What to work on:
Return the records exactly as they stand, and keep the pictures out of the copy.

Material shown:
========================================

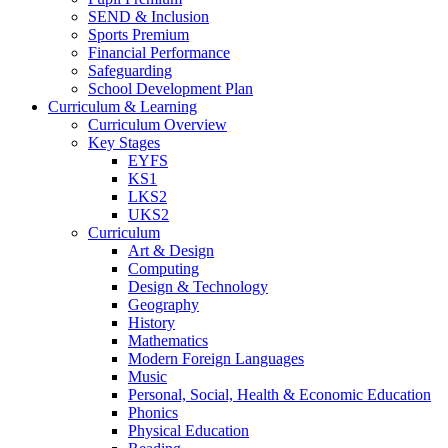
SEND & Inclusion
Sports Premium
Financial Performance
Safeguarding
School Development Plan
Curriculum & Learning
Curriculum Overview
Key Stages
EYFS
KS1
LKS2
UKS2
Curriculum
Art & Design
Computing
Design & Technology
Geography
History
Mathematics
Modern Foreign Languages
Music
Personal, Social, Health & Economic Education
Phonics
Physical Education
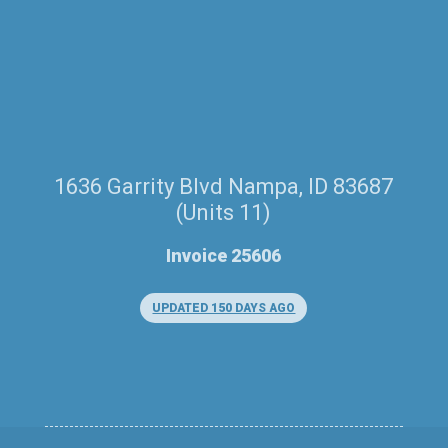
1636 Garrity Blvd Nampa, ID 83687
(Units 11)
Invoice 25606
UPDATED 150 DAYS AGO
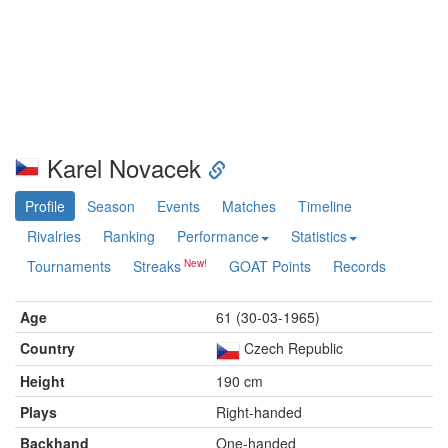
Karel Novacek
Profile
Season
Events
Matches
Timeline
Rivalries
Ranking
Performance
Statistics
Tournaments
Streaks
GOAT Points
Records
Age
61 (30-03-1965)
Country
Czech Republic
Height
190 cm
Plays
Right-handed
Backhand
One-handed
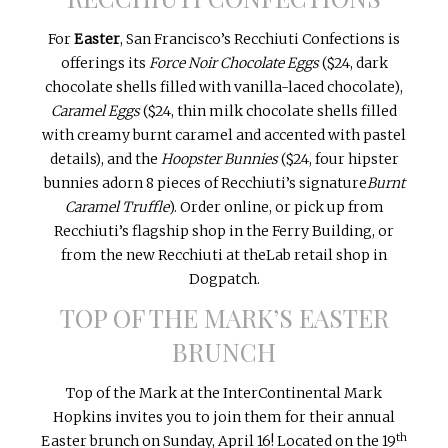
For
Easter
, San Francisco’s Recchiuti Confections is
offerings its
Force Noir Chocolate Eggs
($24, dark
chocolate shells filled with vanilla-laced chocolate),
Caramel Eggs
($24, thin milk chocolate shells filled
with creamy burnt caramel and accented with pastel
details), and the
Hoopster Bunnies
($24, four hipster
bunnies adorn 8 pieces of Recchiuti’s signature
Burnt
Caramel Truffle
). Order online, or pick up from
Recchiuti’s flagship shop in the Ferry Building, or
from the new Recchiuti at theLab retail shop in
Dogpatch.
TOP OF THE MARK’S EASTER
BRUNCH
Top of the Mark at the InterContinental Mark
Hopkins invites you to join them for their annual
th
Easter brunch on
Sunday, April 16
! Located on the 19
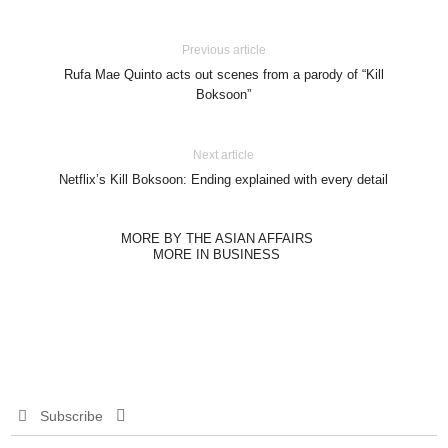
Previous article
Rufa Mae Quinto acts out scenes from a parody of “Kill
Boksoon”
Next article
Netflix’s Kill Boksoon: Ending explained with every detail
MORE BY THE ASIAN AFFAIRS
MORE IN BUSINESS
Subscribe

========================================

Answer to the exercise:
SEND & Inclusion
Sports Premium
Financial Performance
Safeguarding
School Development Plan
Curriculum & Learning
Curriculum Overview
Key Stages
EYFS
KS1
LKS2
UKS2
Curriculum
Art & Design
Computing
Design & Technology
Geography
History
Mathematics
Modern Foreign Languages
Music
Personal, Social, Health & Economic Education
Phonics
Physical Education
1636 Garrity Blvd Nampa, ID 83687
(Units 11)
Invoice 25606
UPDATED 150 DAYS AGO
Karel Novacek
Profile
Season
Events
Matches
Timeline
Rivalries
Ranking
Performance
Statistics
Tournaments
Streaks
GOAT Points
Records
Age
61 (30-03-1965)
Country
Czech Republic
Height
190 cm
Plays
Right-handed
Backhand
One-handed
For
Easter
, San Francisco’s Recchiuti Confections is
offerings its
Force Noir Chocolate Eggs
($24, dark
chocolate shells filled with vanilla-laced chocolate),
Caramel Eggs
($24, thin milk chocolate shells filled
with creamy burnt caramel and accented with pastel
details), and the
Hoopster Bunnies
($24, four hipster
bunnies adorn 8 pieces of Recchiuti’s signature
Burnt
Caramel Truffle
). Order online, or pick up from
Recchiuti’s flagship shop in the Ferry Building, or
from the new Recchiuti at theLab retail shop in
Dogpatch.
TOP OF THE MARK’S EASTER
BRUNCH
Top of the Mark at the InterContinental Mark
Hopkins invites you to join them for their annual
th
Easter brunch on
Sunday, April 16
! Located on the 19
Previous article
Rufa Mae Quinto acts out scenes from a parody of “Kill
Boksoon”
Next article
Netflix’s Kill Boksoon: Ending explained with every detail
MORE BY THE ASIAN AFFAIRS
MORE IN BUSINESS
Subscribe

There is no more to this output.